The World Travel and Tourism Council has however continued to lament the loss of jobs in the sector. In a really depressing statistics published on its website in July 2021, it identified Asia Pacific as the region hit hardest by the COVID-19 pandemic according to the new annual Economic Trends Report. The report went on to state that travel and tourism GDP in Africa dropped 49.2% in 2020, in line with the global average.

Domestic spending declined by 42.8%, while international spending saw a much steeper contraction at 66.8% with a staggering loss of 7.2 million jobs.

Nonetheless, the General Manager of the Radisson Blu Anchorage Hotel Lagos, Ahmed Raza, believes ‘staycations’ are spurring new trends within the industry while innovating local offerings for business partners and guests.

He said, “revenue performance has been impacted by the COVID-19 pandemic due to the reduced business activities on the back of lockdown and travel restrictions which has led to revenue displacement. While revenue projections for 2021 are down when compared to 2019 due to the impact on all revenue streams of the hotel, we have been able to focus on different clientele including the staycation market and guests looking for city weekend getaways.
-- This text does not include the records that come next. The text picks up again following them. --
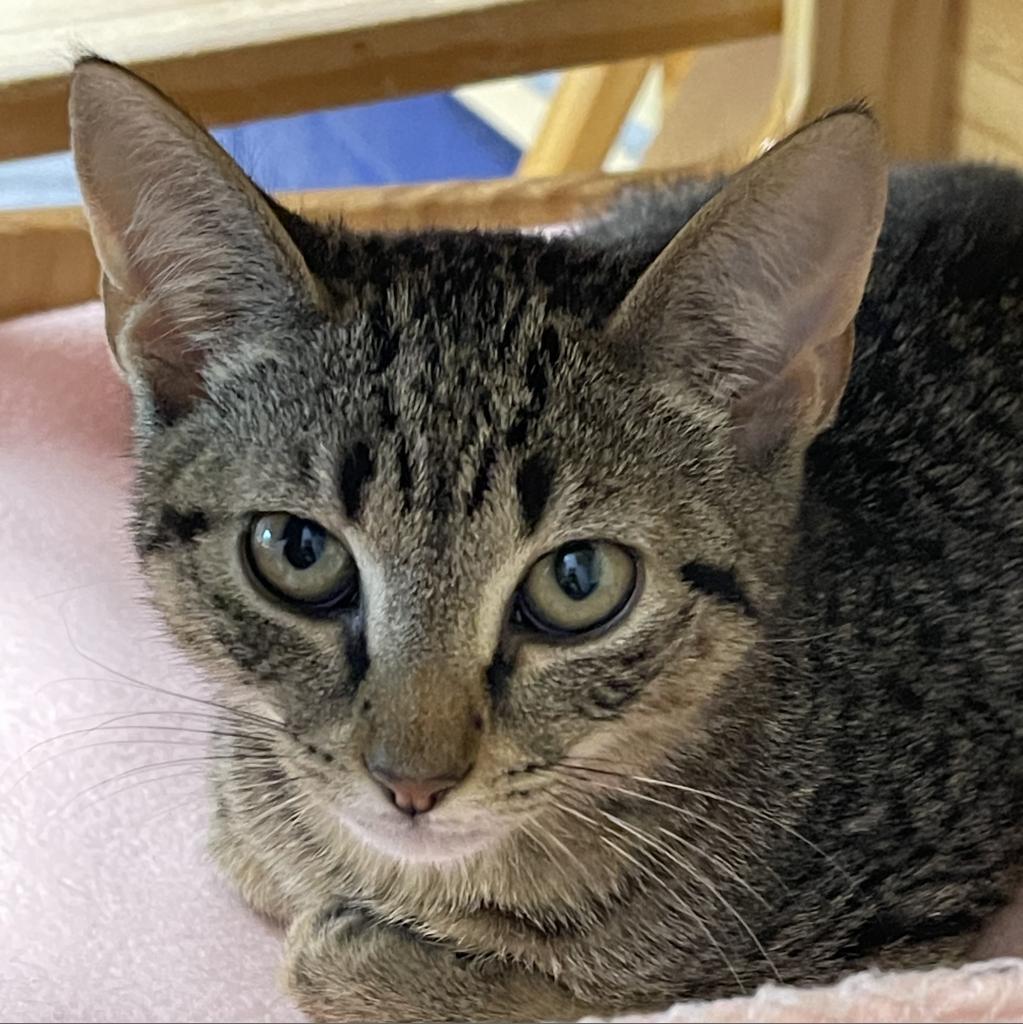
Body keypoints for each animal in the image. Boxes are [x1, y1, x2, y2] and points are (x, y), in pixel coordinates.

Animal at [70, 58, 1023, 1024]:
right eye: (297, 551)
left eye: (578, 579)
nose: (411, 785)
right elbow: (256, 848)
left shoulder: (888, 934)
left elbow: (564, 990)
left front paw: (381, 959)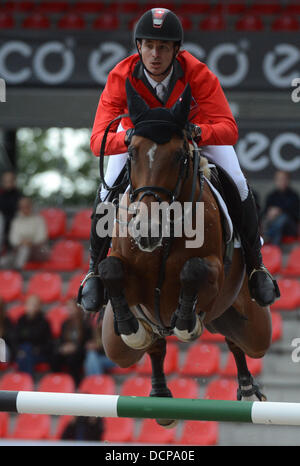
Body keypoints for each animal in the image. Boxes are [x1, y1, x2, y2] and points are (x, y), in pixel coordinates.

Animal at [97, 79, 270, 426]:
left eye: (179, 156)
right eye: (132, 153)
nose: (146, 229)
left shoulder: (214, 276)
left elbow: (194, 270)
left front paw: (185, 321)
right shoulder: (131, 280)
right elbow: (111, 269)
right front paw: (131, 327)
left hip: (253, 328)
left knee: (237, 343)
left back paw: (246, 390)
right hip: (115, 348)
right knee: (154, 345)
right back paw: (159, 393)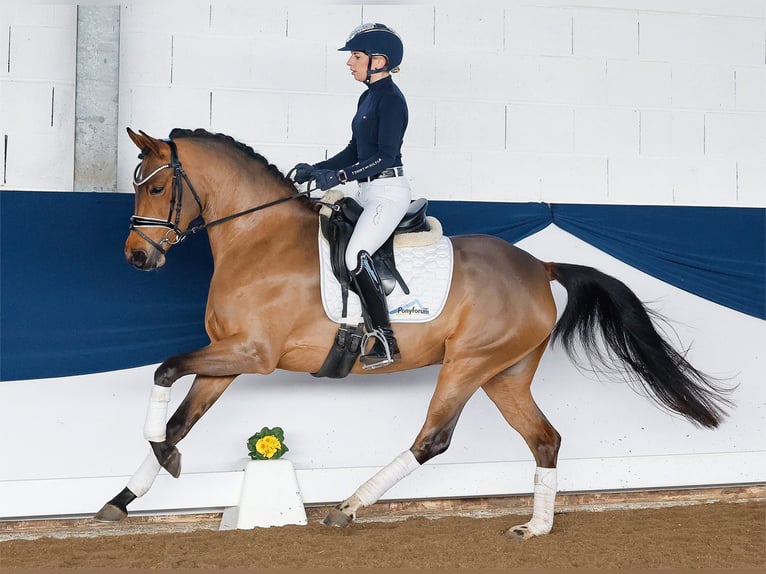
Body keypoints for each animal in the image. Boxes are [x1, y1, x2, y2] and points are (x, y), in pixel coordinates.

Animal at [94, 127, 732, 540]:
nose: (135, 258)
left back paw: (348, 508)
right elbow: (180, 417)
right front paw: (122, 500)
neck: (257, 238)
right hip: (505, 374)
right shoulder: (228, 358)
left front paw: (162, 462)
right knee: (545, 439)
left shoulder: (251, 354)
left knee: (434, 438)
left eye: (155, 188)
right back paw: (536, 526)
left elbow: (164, 371)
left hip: (468, 364)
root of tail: (539, 266)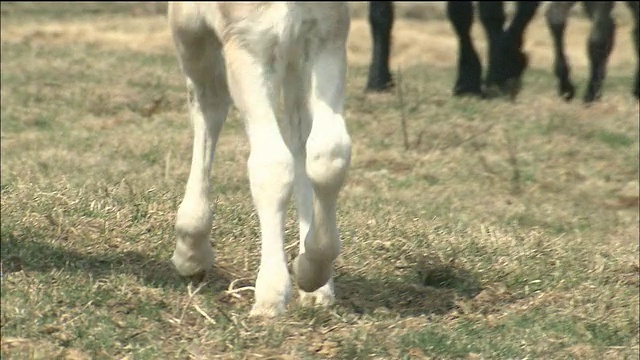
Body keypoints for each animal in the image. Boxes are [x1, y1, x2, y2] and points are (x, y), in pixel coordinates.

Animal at [168, 2, 352, 318]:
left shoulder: (327, 36)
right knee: (209, 104)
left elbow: (329, 154)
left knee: (298, 132)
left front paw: (311, 270)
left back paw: (316, 288)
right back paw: (191, 251)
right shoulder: (249, 43)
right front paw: (271, 293)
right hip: (190, 29)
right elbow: (272, 164)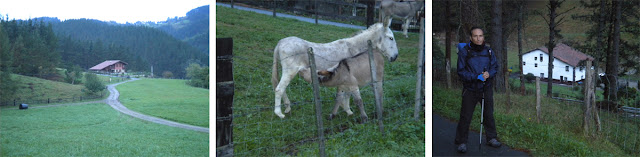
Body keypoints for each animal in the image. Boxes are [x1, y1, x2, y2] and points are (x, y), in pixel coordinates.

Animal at [272, 22, 400, 118]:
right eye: (391, 38)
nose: (395, 57)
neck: (353, 48)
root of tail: (280, 42)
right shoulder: (350, 77)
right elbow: (348, 95)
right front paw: (348, 110)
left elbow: (344, 94)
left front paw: (345, 109)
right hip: (290, 71)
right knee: (279, 89)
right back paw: (279, 114)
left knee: (281, 88)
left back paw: (287, 108)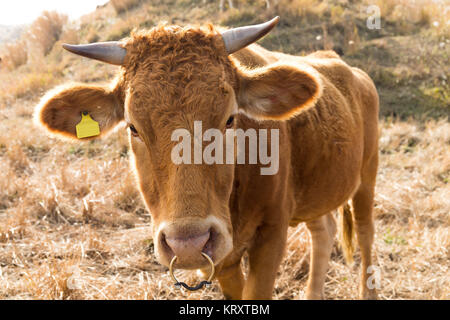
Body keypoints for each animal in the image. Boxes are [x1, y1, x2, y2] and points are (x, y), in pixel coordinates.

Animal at [36, 16, 380, 298]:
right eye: (133, 127)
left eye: (230, 119)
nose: (188, 243)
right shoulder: (221, 260)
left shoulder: (272, 232)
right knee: (323, 231)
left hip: (367, 175)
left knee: (365, 234)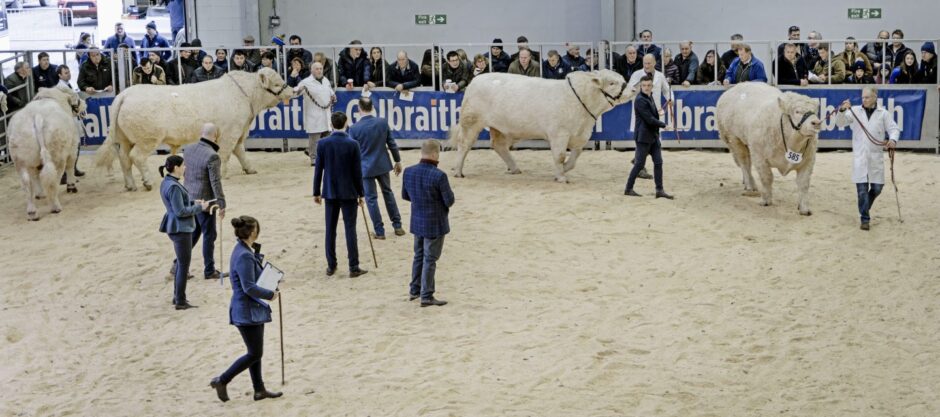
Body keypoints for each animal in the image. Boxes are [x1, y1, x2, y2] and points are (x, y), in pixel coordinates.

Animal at [716, 81, 820, 214]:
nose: (817, 123)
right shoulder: (759, 157)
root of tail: (739, 85)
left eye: (814, 111)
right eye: (797, 111)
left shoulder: (808, 161)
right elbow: (767, 177)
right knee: (745, 164)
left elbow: (804, 183)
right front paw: (766, 200)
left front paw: (804, 208)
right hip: (734, 139)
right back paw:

“As we emerge from the COVID restrictions and business travel returns, our current renovations make us well placed to gain a strong foothold in the market.”

To improve customer experience, the hotel invested in a new website, and collaborated with major online travel agents such as Expedia and booking.com. It also invested in the provision of an availability management system that is poised to take round the clock bookings.

In all of these, Adeoye thanks the BOI for supporting the company. “BOI provided resources required for us to successfully execute our renovation and expansion projects. Their strategic support has impacted the business positively.”

With the BOI partnership, Anchorage Leisures Limited, owners of Radisson Blu Anchorage, and its parent company, Honeywell Group Limited, can further consolidate its investment in the existing locations to serve clients better, while also embarking on an ambitious expansion plan targeting Abuja and the FCT, and other parts of the country.